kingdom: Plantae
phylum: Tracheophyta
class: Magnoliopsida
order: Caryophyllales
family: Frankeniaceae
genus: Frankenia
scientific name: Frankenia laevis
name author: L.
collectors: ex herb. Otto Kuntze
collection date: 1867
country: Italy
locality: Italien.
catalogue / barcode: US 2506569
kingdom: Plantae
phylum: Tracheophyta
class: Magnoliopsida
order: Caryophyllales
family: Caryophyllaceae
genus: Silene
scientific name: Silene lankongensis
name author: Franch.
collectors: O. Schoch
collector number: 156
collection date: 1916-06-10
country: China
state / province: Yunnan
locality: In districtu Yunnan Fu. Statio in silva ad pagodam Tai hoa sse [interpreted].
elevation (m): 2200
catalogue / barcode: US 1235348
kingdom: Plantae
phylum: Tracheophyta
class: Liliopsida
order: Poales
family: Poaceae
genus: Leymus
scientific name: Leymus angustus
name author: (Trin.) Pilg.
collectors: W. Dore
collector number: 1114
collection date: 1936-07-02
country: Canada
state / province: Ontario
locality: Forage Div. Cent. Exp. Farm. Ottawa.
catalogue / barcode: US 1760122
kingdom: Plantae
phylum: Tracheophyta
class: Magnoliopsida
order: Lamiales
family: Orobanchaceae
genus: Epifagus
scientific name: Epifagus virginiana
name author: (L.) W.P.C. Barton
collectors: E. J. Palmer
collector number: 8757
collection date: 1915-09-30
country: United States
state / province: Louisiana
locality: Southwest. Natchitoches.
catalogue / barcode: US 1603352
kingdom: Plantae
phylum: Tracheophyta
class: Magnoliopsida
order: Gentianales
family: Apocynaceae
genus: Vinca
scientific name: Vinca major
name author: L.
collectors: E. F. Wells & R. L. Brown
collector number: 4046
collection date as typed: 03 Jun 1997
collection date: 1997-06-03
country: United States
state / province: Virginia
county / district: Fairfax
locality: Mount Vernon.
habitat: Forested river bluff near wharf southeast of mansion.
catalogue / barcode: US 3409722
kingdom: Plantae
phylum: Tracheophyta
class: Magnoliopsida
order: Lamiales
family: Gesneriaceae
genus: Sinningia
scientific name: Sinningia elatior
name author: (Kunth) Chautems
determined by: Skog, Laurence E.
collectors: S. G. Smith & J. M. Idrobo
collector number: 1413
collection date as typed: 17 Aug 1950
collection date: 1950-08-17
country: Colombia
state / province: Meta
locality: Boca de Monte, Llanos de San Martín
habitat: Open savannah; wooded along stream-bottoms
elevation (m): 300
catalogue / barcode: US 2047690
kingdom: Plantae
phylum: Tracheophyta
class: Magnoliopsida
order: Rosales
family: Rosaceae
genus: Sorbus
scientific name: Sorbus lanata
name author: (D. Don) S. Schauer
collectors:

----------

## What you have to do
Arrange all of the data above as a numbered list, leaving out any blank lines.

## Complete answer
1. kingdom: Plantae
2. phylum: Tracheophyta
3. class: Magnoliopsida
4. order: Caryophyllales
5. family: Frankeniaceae
6. genus: Frankenia
7. scientific name: Frankenia laevis
8. name author: L.
9. collectors: ex herb. Otto Kuntze
10. collection date: 1867
11. country: Italy
12. locality: Italien.
13. catalogue / barcode: US 2506569
14. kingdom: Plantae
15. phylum: Tracheophyta
16. class: Magnoliopsida
17. order: Caryophyllales
18. family: Caryophyllaceae
19. genus: Silene
20. scientific name: Silene lankongensis
21. name author: Franch.
22. collectors: O. Schoch
23. collector number: 156
24. collection date: 1916-06-10
25. country: China
26. state / province: Yunnan
27. locality: In districtu Yunnan Fu. Statio in silva ad pagodam Tai hoa sse [interpreted].
28. elevation (m): 2200
29. catalogue / barcode: US 1235348
30. kingdom: Plantae
31. phylum: Tracheophyta
32. class: Liliopsida
33. order: Poales
34. family: Poaceae
35. genus: Leymus
36. scientific name: Leymus angustus
37. name author: (Trin.) Pilg.
38. collectors: W. Dore
39. collector number: 1114
40. collection date: 1936-07-02
41. country: Canada
42. state / province: Ontario
43. locality: Forage Div. Cent. Exp. Farm. Ottawa.
44. catalogue / barcode: US 1760122
45. kingdom: Plantae
46. phylum: Tracheophyta
47. class: Magnoliopsida
48. order: Lamiales
49. family: Orobanchaceae
50. genus: Epifagus
51. scientific name: Epifagus virginiana
52. name author: (L.) W.P.C. Barton
53. collectors: E. J. Palmer
54. collector number: 8757
55. collection date: 1915-09-30
56. country: United States
57. state / province: Louisiana
58. locality: Southwest. Natchitoches.
59. catalogue / barcode: US 1603352
60. kingdom: Plantae
61. phylum: Tracheophyta
62. class: Magnoliopsida
63. order: Gentianales
64. family: Apocynaceae
65. genus: Vinca
66. scientific name: Vinca major
67. name author: L.
68. collectors: E. F. Wells & R. L. Brown
69. collector number: 4046
70. collection date as typed: 03 Jun 1997
71. collection date: 1997-06-03
72. country: United States
73. state / province: Virginia
74. county / district: Fairfax
75. locality: Mount Vernon.
76. habitat: Forested river bluff near wharf southeast of mansion.
77. catalogue / barcode: US 3409722
78. kingdom: Plantae
79. phylum: Tracheophyta
80. class: Magnoliopsida
81. order: Lamiales
82. family: Gesneriaceae
83. genus: Sinningia
84. scientific name: Sinningia elatior
85. name author: (Kunth) Chautems
86. determined by: Skog, Laurence E.
87. collectors: S. G. Smith & J. M. Idrobo
88. collector number: 1413
89. collection date as typed: 17 Aug 1950
90. collection date: 1950-08-17
91. country: Colombia
92. state / province: Meta
93. locality: Boca de Monte, Llanos de San Martín
94. habitat: Open savannah; wooded along stream-bottoms
95. elevation (m): 300
96. catalogue / barcode: US 2047690
97. kingdom: Plantae
98. phylum: Tracheophyta
99. class: Magnoliopsida
100. order: Rosales
101. family: Rosaceae
102. genus: Sorbus
103. scientific name: Sorbus lanata
104. name author: (D. Don) S. Schauer
105. collectors:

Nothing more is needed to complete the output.